SELECTED EXCERPT:
Benchmarks

After running our tests on the ZFS system (both under Nexenta and OpenSolaris) and the Promise M610i, we came up with the following results.  All graphs have IOPS on the Y-Axis, and Disk Que Lenght on the X-Axis.

4k Sequential Reads

 

In the 4k Sequential Read test, we see that the OpenSolaris and Nexenta systems both outperform the Promise M610i by a significant margin when the disk queue is increased.  This is a direct effect of the L2ARC cache.  Interestingly enough the OpenSolaris and Nexenta systems seem to trend identically, but the Nexenta system is measurably slower than the OpenSolaris system.  We are unsure as to why this is, as they are running on the same hardware and the build of Nexenta we ran was based on the same build of OpenSolaris that we tested.  We contacted Nexenta about this performance gap, but they did not have any explanation.  One hypothesis that we had is that the Nexenta software is using more memory for things like the web GUI, and maybe there is less ARC available to the Nexenta solution than to a regular OpenSolaris solution.   

 

4k Random Write

 

In the 4k Random Write test, again the OpenSolaris and Nexenta systems come out ahead of the Promise M610i.  The Promise box seems to be nearly flat, an indicator that it is reaching the limits of its hardware quite quickly.  The OpenSolaris and Nexenta systems write faster as the disk queue increases.  This seems to indicate a better re-ordering of data to make the writes more sequential the disks.

  

4k Random 67% Write 33% Read

 

The 4k 67% Write 33% Read test again gives the edge to the OpenSolaris and Nexenta systems, while the Promise M610i is nearly flat lined.  This is most likely a result of both re-ordering writes and the very effective L2ARC caching.

ACTIONS TO TAKE:
1: From the ZFS benchmark page, extract the passage from "In the 4k Sequential" to "regular OpenSolaris solution.".
2: In the ZFS benchmark page, what cache is named as the direct cause of the OpenSolaris and Nexenta systems outperforming the Promise M610i in the 4k Sequential Read test?
3: Please proceed with the ZFS benchmark page, picking up after its last sentence.

Stored data entries:
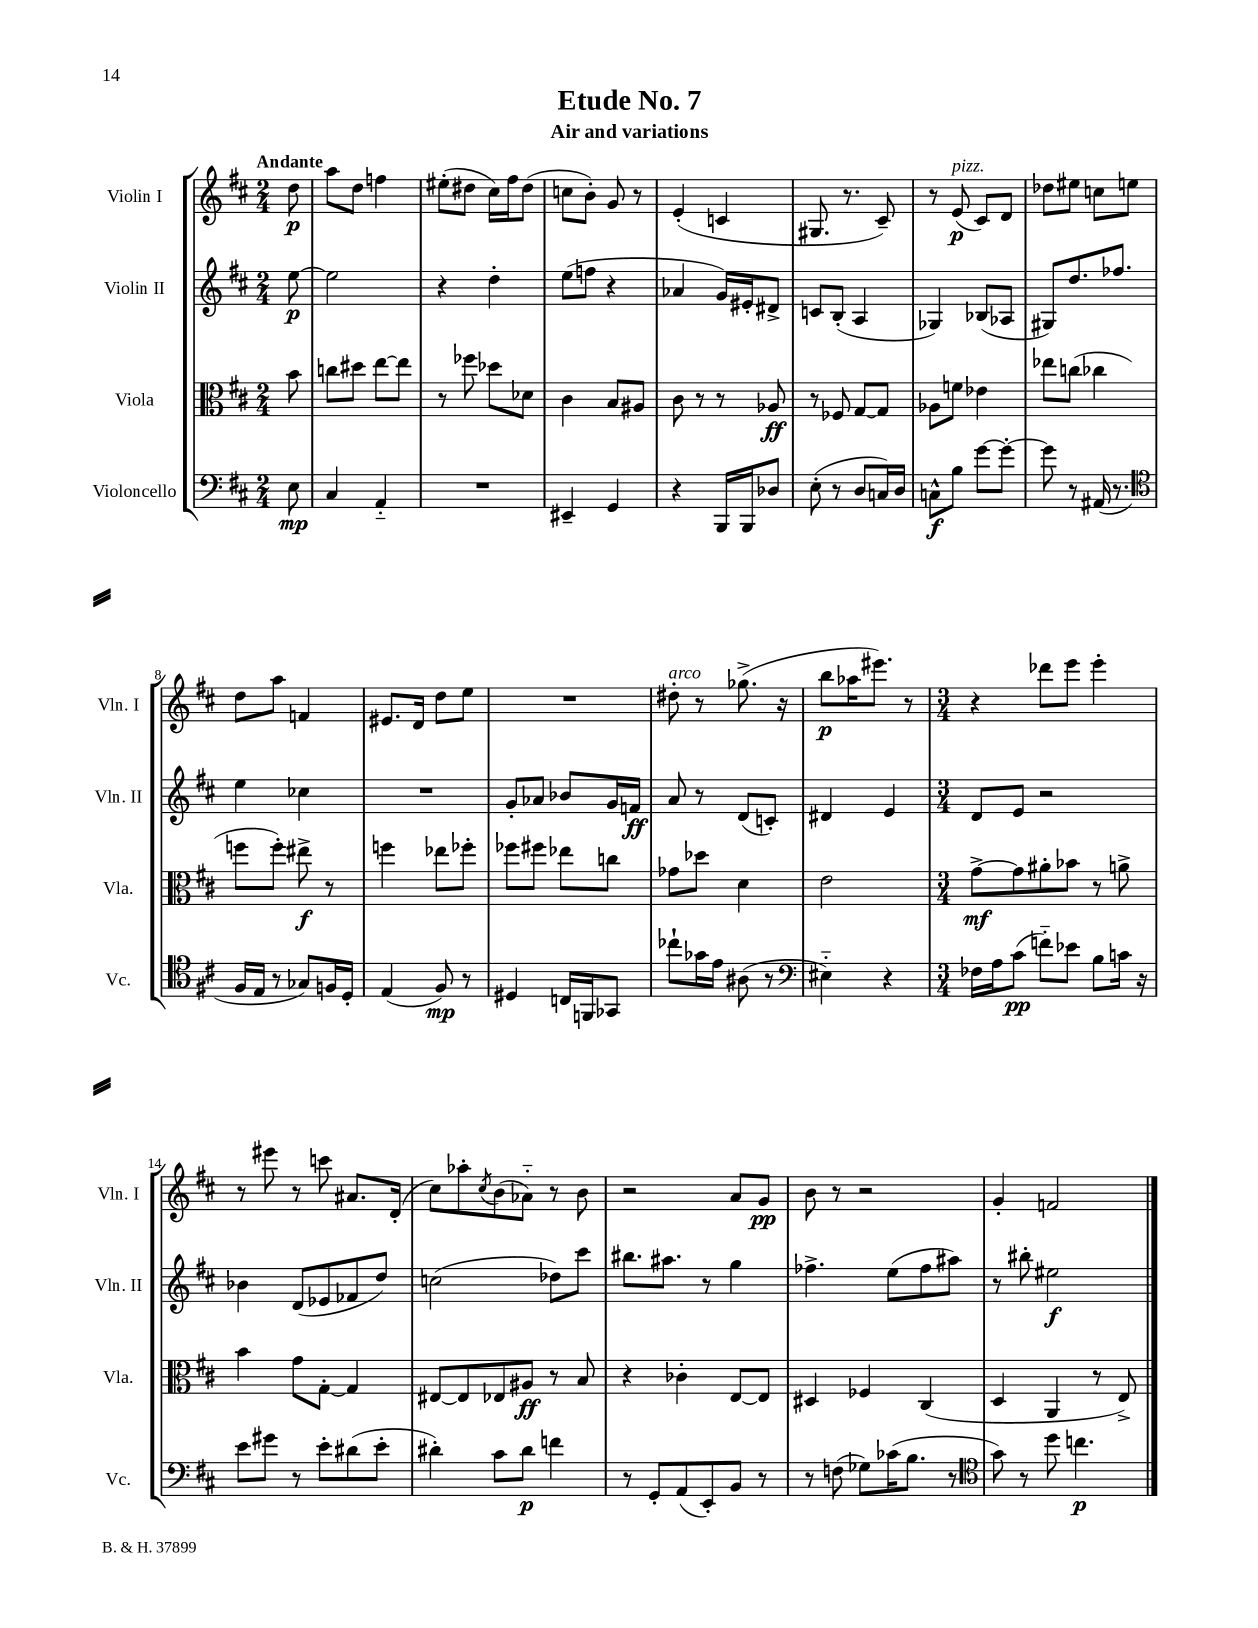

**kern	**dynam	**kern	**dynam	**kern	**dynam	**kern	**dynam
*part4	*part4	*part3	*part3	*part2	*part2	*part1	*part1
*staff4	*staff4	*staff3	*staff3	*staff2	*staff2	*staff1	*staff1
*I"Violoncello	*	*I"Viola	*	*I"Violin II	*	*I"Violin I	*
*I'Vc.	*	*I'Vla.	*	*I'Vln. II	*	*I'Vln. I	*
*clefF4	*	*clefC3	*	*clefG2	*	*clefG2	*
*k[f#c#]	*	*k[f#c#]	*	*k[f#c#]	*	*k[f#c#]	*
*M2/4	*	*M2/4	*	*M2/4	*	*M2/4	*
=	=	=	=	=	=	=	=
!	!	!	!	!	!	!LO:TX:a:B:t=Andante	!
8E\	mp	8b\	.	[8ee\	p	8dd\	p
=1	=1	=1	=1	=1	=1	=1	=1
4C#/	.	8ccn\L	.	2ee\]	.	8aa\L	.
.	.	8dd#X\J	.	.	.	8dd\J	.
4AA/	.	[8ee\L	.	.	.	4ffn\	.
.	.	8ee\J]	.	.	.	.	.
=2	=2	=2	=2	=2	=2	=2	=2
2r	.	8r	.	4r	.	(8ee#X'\L	.
.	.	8ff-X\	.	.	.	8dd#X\J	.
.	.	8dd-X\L	.	4dd'\	.	16cc#\LL)	.
.	.	.	.	.	.	16ff#\J	.
.	.	8d-X\J	.	.	.	(8dd#\J	.
=3	=3	=3	=3	=3	=3	=3	=3
4EE#X~/	.	4c#\	.	(8ee\L	.	8ccn\L	.
.	.	.	.	8ffn\J	.	8b'\J)	.
4GG/	.	8B/L	.	4r	.	8g/	.
.	.	8A#X/J	.	.	.	8r	.
=4	=4	=4	=4	=4	=4	=4	=4
4r	.	8c#\	.	4a-X/	.	(4e'/	.
.	.	8r	.	.	.	.	.
16BBB/LL	.	8r	.	16g/LL)	.	4cn/	.
16BBB/J	.	.	.	16e#X'/J	.	.	.
8D-X/J	.	8A-X/	ff	8d#X^/J	.	.	.
=5	=5	=5	=5	=5	=5	=5	=5
(8E'\	.	8r	.	8cn/L	.	8.G#X/	.
8r	.	8F-X/	.	(8B'/J	.	.	.
.	.	.	.	.	.	8.r	.
8D/L	.	[8G/L	.	4A/	.	.	.
16Cn/L)	.	8G/J]	.	.	.	8c#~/)	.
16D/JJ	.	.	.	.	.	.	.
=6	=6	=6	=6	=6	=6	=6	=6
8Cn^^\L	f	8A-X\L	.	4G-X/)	.	8r	.
!	!	!	!	!	!	!LO:TX:a:i:t=pizz.	!
8B\J	.	8fn\J	.	.	.	(8e/	p
[8g\L	.	4e-X\	.	(8B-X/L	.	8c#/L)	.
8g'\J_	.	.	.	8A-X/J	.	8d/J	.
=7	=7	=7	=7	=7	=7	=7	=7
8g\]	.	8ee-X\L	.	8G#X/L)	.	8dd-X\L	.
8r	.	(8ccn\J	.	8.dd/	.	8ee#X\J	.
(16AA#X/	.	4cc-X\	.	.	.	8ccn\L	.
8.r	.	.	.	8.ff-X/J	.	.	.
.	.	.	.	.	.	8een\J	.
!!LO:LB:g=z
=8	=8	=8	=8	=8	=8	=8	=8
*clefC4	*	*	*	*	*	*	*
16F#/LL	.	8ffn\L	.	4ee\	.	8dd\L	.
16E/JJ	.	.	.	.	.	.	.
8r	.	8ff'\J)	.	.	.	8aa\J	.
8G-X/L)	.	8ee#X^\	f	4cc-X\	.	4fn/	.
16Fn/L	.	8r	.	.	.	.	.
16D'/JJ	.	.	.	.	.	.	.
=9	=9	=9	=9	=9	=9	=9	=9
(4E/	.	4ffn\	.	2r	.	8.e#X/L	.
.	.	.	.	.	.	16d/Jk	.
8F#/)	mp	8ee-X\L	.	.	.	8dd\L	.
8r	.	8ff-X'\J	.	.	.	8ee\J	.
=10	=10	=10	=10	=10	=10	=10	=10
4D#X/	.	8ff-X\L	.	8g'/L	.	2r	.
.	.	8ff#X\J	.	8a-X/J	.	.	.
16Cn/LL	.	8ee-X\L	.	8b-X/L	.	.	.
16FFn/J	.	.	.	.	.	.	.
8GG-X/J	.	8ccn\J	.	16g/L	.	.	.
.	.	.	.	16fn/JJ	ff	.	.
=11	=11	=11	=11	=11	=11	=11	=11
!	!	!	!	!	!	!LO:TX:a:i:t=arco	!
8cc-X`\L	.	8g-X\L	.	8a/	.	8dd#X'\	.
16g-X\L	.	8dd-X\J	.	8r	.	8r	.
16e\JJ	.	.	.	.	.	.	.
(8A#X\	.	4d\	.	(8d/L	.	(8.gg-X^\	.
8r	.	.	.	8cn'/J)	.	.	.
.	.	.	.	.	.	16r	.
=12	=12	=12	=12	=12	=12	=12	=12
*clefF4	*	*	*	*	*	*	*
4E#X\)	.	2e\	.	4d#X/	.	8bb\L	p
.	.	.	.	.	.	16aa-X\K	.
.	.	.	.	.	.	8.eee#X\J)	.
4r	.	.	.	4e/	.	.	.
.	.	.	.	.	.	8r	.
=13	=13	=13	=13	=13	=13	=13	=13
*M3/4	*	*M3/4	*	*M3/4	*	*M3/4	*
16F-X\LL	.	[8g^\L	mf	8d/L	.	4r	.
16A\J	.	.	.	.	.	.	.
(8c#\J	pp	8g\]	.	8e/J	.	.	.
8fn\L)	.	8a#X'\	.	2r	.	8ddd-X\L	.
8e-X\J	.	8b-X\J	.	.	.	8eee\J	.
8B\L	.	8r	.	.	.	4eee'\	.
16cn\Jk	.	8an^\	.	.	.	.	.
16r	.	.	.	.	.	.	.
!!LO:LB:g=z
=14	=14	=14	=14	=14	=14	=14	=14
8e\L	.	4b\	.	4b-X\	.	8r	.
8g#X\J	.	.	.	.	.	8eee#X\	.
8r	.	8g\L	.	(8d/L	.	8r	.
8e'\L	.	[8G'\J	.	8e-X/	.	8cccn\	.
(8d#X\	.	4G/]	.	8f-X/	.	8.a#X/L	.
8e'\J	.	.	.	8dd/J)	.	.	.
.	.	.	.	.	.	(16d'/Jk	.
=15	=15	=15	=15	=15	=15	=15	=15
4d#X'\)	.	[8E#X/L	.	(2ccn\	.	8cc#\L)	.
.	.	8E#/]	.	.	.	8aa-X'\	.
.	.	.	.	.	.	8qcc#/	.
8c#\L	.	8E-X/	.	.	.	(8b\	.
8d#\J	p	8A#X/J	ff	.	.	8a-X\J)	.
4fn\	.	8r	.	8dd-X\L)	.	8r	.
.	.	8B/	.	8ccc#\J	.	8b\	.
=16	=16	=16	=16	=16	=16	=16	=16
8r	.	4r	.	8.bb#X\L	.	2r	.
8GG'/L	.	.	.	.	.	.	.
.	.	.	.	8.aa#X\J	.	.	.
(8AA/	.	4c-X'\	.	.	.	.	.
8EE'/)	.	.	.	8r	.	.	.
8BB/J	.	[8E/L	.	4gg\	.	8a/L	.
8r	.	8E/J]	.	.	.	8g/J	pp
=17	=17	=17	=17	=17	=17	=17	=17
8r	.	4D#X/	.	4.ff-X^\	.	8b\	.
(8Fn\	.	.	.	.	.	8r	.
8G-X\L)	.	4F-X/	.	.	.	2r	.
(16c-X\K	.	.	.	(8ee\L	.	.	.
8.B\J	.	.	.	.	.	.	.
.	.	(4C#/	.	8ff-\	.	.	.
8r	.	.	.	8aa#X\J)	.	.	.
=18	=18	=18	=18	=18	=18	=18	=18
*clefC4	*	*	*	*	*	*	*
8g\)	.	4D/	.	8r	.	4g'/	.
8r	.	.	.	8bb#X'\	.	.	.
8dd\	.	4AA/	.	2ee#X\	f	2fn/	.
4.ccn\	p	.	.	.	.	.	.
.	.	8r	.	.	.	.	.
.	.	8E^/)	.	.	.	.	.
==	==	==	==	==	==	==	==
*-	*-	*-	*-	*-	*-	*-	*-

TASK RESPONSES:
1:
In the 4k Sequential Read test, we see that the OpenSolaris and Nexenta systems both outperform the Promise M610i by a significant margin when the disk queue is increased.  This is a direct effect of the L2ARC cache.  Interestingly enough the OpenSolaris and Nexenta systems seem to trend identically, but the Nexenta system is measurably slower than the OpenSolaris system.  We are unsure as to why this is, as they are running on the same hardware and the build of Nexenta we ran was based on the same build of OpenSolaris that we tested.  We contacted Nexenta about this performance gap, but they did not have any explanation.  One hypothesis that we had is that the Nexenta software is using more memory for things like the web GUI, and maybe there is less ARC available to the Nexenta solution than to a regular OpenSolaris solution.

2: The L2ARC cache.

3:
4k Random Reads

 

4k Random Reads again come out in favor of the OpenSolaris and Nexenta systems.  While the Promise M610i does increase its performance as the disk queue increases, it's nowhere near the levels of performance that the OpenSolaris and Nexenta systems can deliver with their L2ARC caching.

  

8k Random Read

 

8k Random Reads indicate a similar trend to the 4k Random Reads with the OpenSolaris and Nexenta systems outperforming the Promise M610i.  Again, we see the OpenSolaris and Nexenta systems trending very similarly but with the OpenSolaris system significantly outperforming the Nexenta system.

  

8k Sequential Read

 

 8k Sequential reads have the OpenSolaris and Nexenta systems trailing at the first data point, and then running away from the Promise M610i at higher disk queues.  It's interesting to note that the Nexenta system outperforms the OpenSolaris system at several of the data points in this test.

   

8k Random Write

 

  8k Random writes play out like most of the other tests we've seen with the OpenSolaris and Nexenta systems taking top honors, with the Promise M610i trailing.  Again, OpenSolaris beats out Nexenta on the same hardware.

  

8k Random 67% Write 33% Read

 

8k Random 67% Write 33% Read again favors the OpenSolaris and Nexenta systems, with the Promise M610i trailing.  While the OpenSolaris and Nexenta systems start off nearly identical for the first 5 data points, at a disk queue of 24 or higher the OpenSolaris system steals the show.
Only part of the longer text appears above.